“When I was in college I had a job seismic crew in northern BC,” Raphael van Lierop tells me. “Basically, doing seismic surveying for oil companies. You’re flown in to the middle of nowhere by a helicopter and there’s no roads, nothing except for a few logging camps. It’s extremely isolating. I think that a lot of classic wilderness literature has played on those themes; what happens to the veneer of civilization that we all carry around with us when we’re put into a real survival scenario.”
That’s the scenario where van Lierop and his team at Hinterland want to put players in their recently-announced survival game, The Long Dark. It’s a survival game set in the Canadian backcountry in the midst of civilization’s collapse.

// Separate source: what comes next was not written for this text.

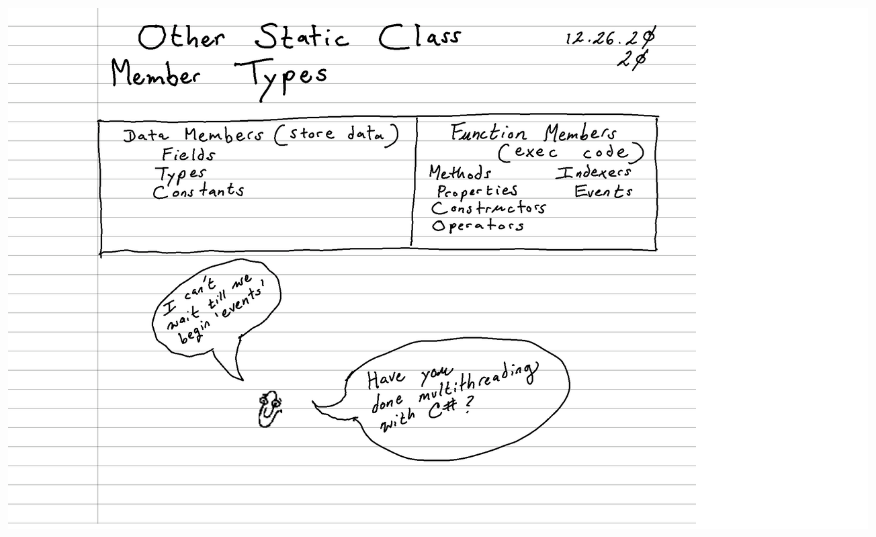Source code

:   <img src="https://github.com/stan-alam/Csharp/blob/develop/viscsharp/07/images/viscsharp07%20-%20page%2016.png" width="80%" height="80%">
</a>

<a>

That might seem like coals to Newcastle. After all, PC gamers watch civilization falling apart just about every day, and that’s just from reading comment threads. Then they play games involving zombie invasion, plague, aliens, and sometimes even environmental catastrophe. What makes The Long Dark different is that it’s more Jack London than George Romero, inspired less by American urban survivalist fantasies and more by a Canadian frontier that remains untamed, where man is not the real monster, but another of nature’s potential victims. It is a place near to van Lierop’s heart. In fact, it’s practically out his back door.
When it comes to peeling back the veneer of civilization, van Lierop may already have created the definitive work with 2011’s Space Marine. That veneer is hard to maintain when you are controlling a burly man in bright blue armor who is curb-stomping Orks, sending curtains of blood slashing everywhere.
“You know, with Space Marine I didn’t set out to make the most violent action game ever made,” van Lierop says. “It just turned out to be that way because that’s the IP of Warhammer 40,000.”
While I will defend Space Marine to my dying breath (though I am bias), van Lierop seems ambivalent about the project. Or perhaps more accurately, he found himself becoming ambivalent about his entire career in its wake.
“After every game I’ve shipped, I’ve gone through that process of reflection and asking myself, ‘Is this the right thing?’ And after Space Marine it was particularly strong... I got to that point where I reflected back on why I first got into games. What my ambitions were when I started out in the industry. And... it felt kind of like a now or never scenario. It was like, I could sign up for another big triple A project that’s going to be another two or three years of my life, or I can take a shot now, at this moment, and try and see if I can make it happen.”
Time is something van Lierop has become acutely aware of. His time in mainstream game development showed him how slowly years transform into new games, how truly short a career in development can be.
He explains: “If you look back at projects that got canceled, or that you can’t finish for whatever reason, and the games that you do ship but don’t really resonate, you’re kind of like ‘Shit, if this keeps up maybe I’ll get ten games out by the time I’m done, and a couple of them will be pretty good, and the rest will be ok.’ Does that feel like it’s going to be enough?”
Into the wild
For van Lierop, it wasn’t. He departed Relic and started laying the groundwork for Hinterland Games and The Long Dark while working as a consultant on a variety of projects, including Far Cry 3. But it was all to pay the bills while the small team at Hinterland started working on the game they really wanted to make, a game with its origins in the Canadian backcountry and van Lierop’s own connection with it.
“My wife and I moved here out to Vancouver Iisland from Vancouver shortly after I finished Space Marine, largely because we wanted to get out of the city. My office is like 30 meters from 50 km of really rugged mountain biking trails that go through all these log cut areas and forests with cougars and bears and all this kind of stuff. So this is my backyard,” van Lierop explains. “I really wanted to explore that space.”